Hace unos años leí
por casualidad un artículo de Jorge Bucay y descubrí que al menos una persona
en el mundo compartía mi visión acerca del esfuerzo, un término para mi muy
sobrevalorado y que aplicado de manera continua no aporta resultados que tengan
un gran valor. Él es más drástico que yo ya que le quita absolutamente todo el
valor al esfuerzo. Para mi tiene un valor tener capacidad de esforzarse,
siempre que sea en el sentido correcto y con la intensidad adecuada.
El esfuerzo, tal
como yo lo entiendo, es la capacidad que uno tiene para obligarse a hacer algo
que no le apetece ni le gusta en absoluto. La dedicación, en cambio, es la
capacidad que tenemos para poner todas nuestras energías en algo que nos
apasiona.
El mensaje que
intento transmitir es: si tu trabajo supone un 80% esfuerzo y 20% dedicación,
mejor que empieces a hacer esfuerzos por conseguir otro trabajo que invierta
ese porcentaje, porque ni tu vas a estar bien ni tu trabajo va a tener la
calidad que debería.
Cuando tu trabajo
supone sobre todo una carga, hay varias opciones a elegir:
Seguir esforzándose
en ir cada mañana a hacer que el día pase lo más rápido posible.
Intentar hacer que
te acabe gustando tu trabajo.
Intentar cambiar de
trabajo.
La mayor parte de
la gente sigue la alternativa 1, porque ha costado mucho conseguir ese trabajo,
porque supone un esfuerzo levantarse cada mañana para acudir a ese trabajo, y
porque desde siempre nos han dicho que son las cosas conseguidas con esfuerzo
las que tienen valor.
Y es una gran
mentira. Pasar toda tu vida esforzándote no tiene ningún sentido. Pasar toda o
casi toda tu vida dedicándote es una gozada. Las cosas conseguidas con
dedicación son las que realmente tienen un gran valor.
Jorge Bucay pone un
ejemplo con un cuento, como suele hace. Lo cuento resumido y con mis palabras:
CUENTA EL CASO DE UNA PERSONA QUE VA A COMPRARSE UNOS ZAPATOS Y PIDE UN
NÚMERO 39. EL ENCARGADO LE DICE QUE POR LOS AÑOS DE EXPERIENCIA QUE TIENE PUEDE
DECIRLE QUE SU NÚMERO ES UN 41, PERO ÉL INSISTE EN QUE QUIERE UN 39, PIDE UN
CALZADOR, CON BASTANTE ESFUERZO LOGRA PONÉRSELOS, PAGA Y SE VA. CUANDO LLEGA A
SU OFICINA SU COMPAÑERO LE VE SUFRIR Y LE PREGUNTA:
-SON LOS ZAPATOS, ME APRIETAN UNA BARBARIDAD.
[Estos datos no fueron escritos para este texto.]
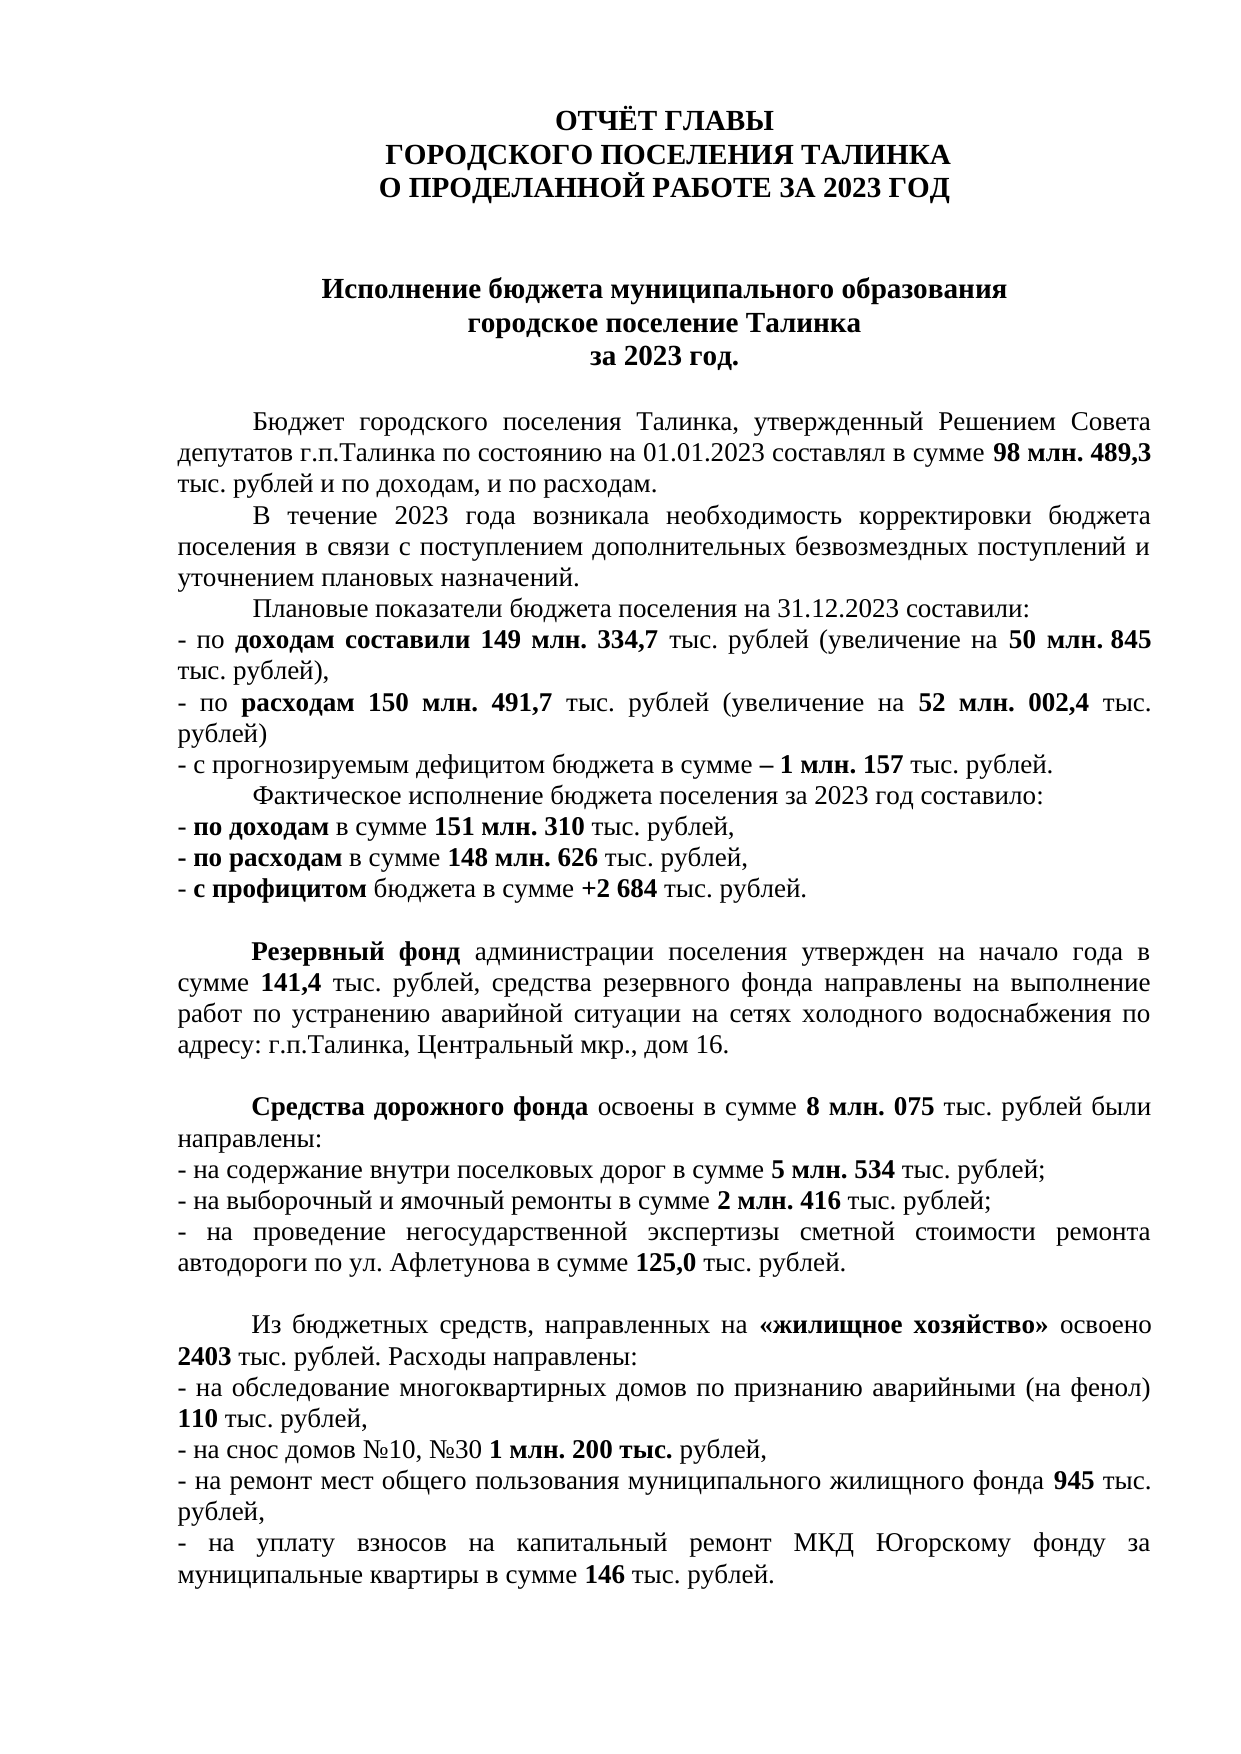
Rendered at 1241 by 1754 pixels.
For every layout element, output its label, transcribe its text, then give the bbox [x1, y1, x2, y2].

-¿Y POR QUE NO TE COMPRAS UNOS MÁS GRANDES?
-MIRA, LLEVO UNA VIDA ABURRIDA EN UN TRABAJO ABURRIDO, Y TENGO MUY POCOS
BUENOS MOMENTOS. ME MATAN ESTOS ZAPATOS, PERO DENTRO DE UNAS HORAS LLEGARÉ A
CASA, Y EN CUANTO ME LOS QUITE ¿TE IMAGINAS QUE PLACER?
Y ese es uno de los
motivos por el que necesitamos distracciones en el trabajo: no nos gusta lo que
hacemos, supone un gran esfuerzo, y de vez en cuando necesitamos “quitarnos los
zapatos” para sentir algo de placer. Cuando el placer lo sientes porque te
gusta lo que estás haciendo y te estás dedicando a ello, no esforzándote en
hacerlo, esa necesidad no aparece.
Volviendo a la
realidad, un trabajo que suponga 100% dedicación no creo que exista. Cualquier
trabajo tiene una parte que seguro que nos supone una carga y que no nos gusta
hacer. Nuestra capacidad de esfuerzo, aparte de dedicarla a hacer de la mejor
manera posible esa parte que no nos gusta, tenemos que enfocarla sobre todo a
minimizar esa parte de nuestro trabajo o a conseguir que nos guste. Cuanto más
reduzcamos esa parte, mayor será el valor que aportaremos en nuestro trabajo y
mejor nos encontraremos cada día, entrando en un bucle que se realimenta, pues
a medida que nos encontremos mejor, el trabajo que hagamos con dedicación lo
haremos aún mejor.
En resumen: creo
que es importante distinguir esos dos términos y trabajar para potenciar uno y
reducir el otro. Una persona puede estar trabajando 12 horas diarias sin
esfuerzo cuando lo que está haciendo realmente le apasiona. Otra persona puede
estar trabajando 4 horas diarias haciendo un gran esfuerzo cada día.
El
esfuerzo hay que usarlo bien: hay que usar el esfuerzo para intentar salir de
situaciones que nos suponen esfuerzo, no para perpetuarnos en ellas. Es en la
dedicación donde hay que perpetuarse.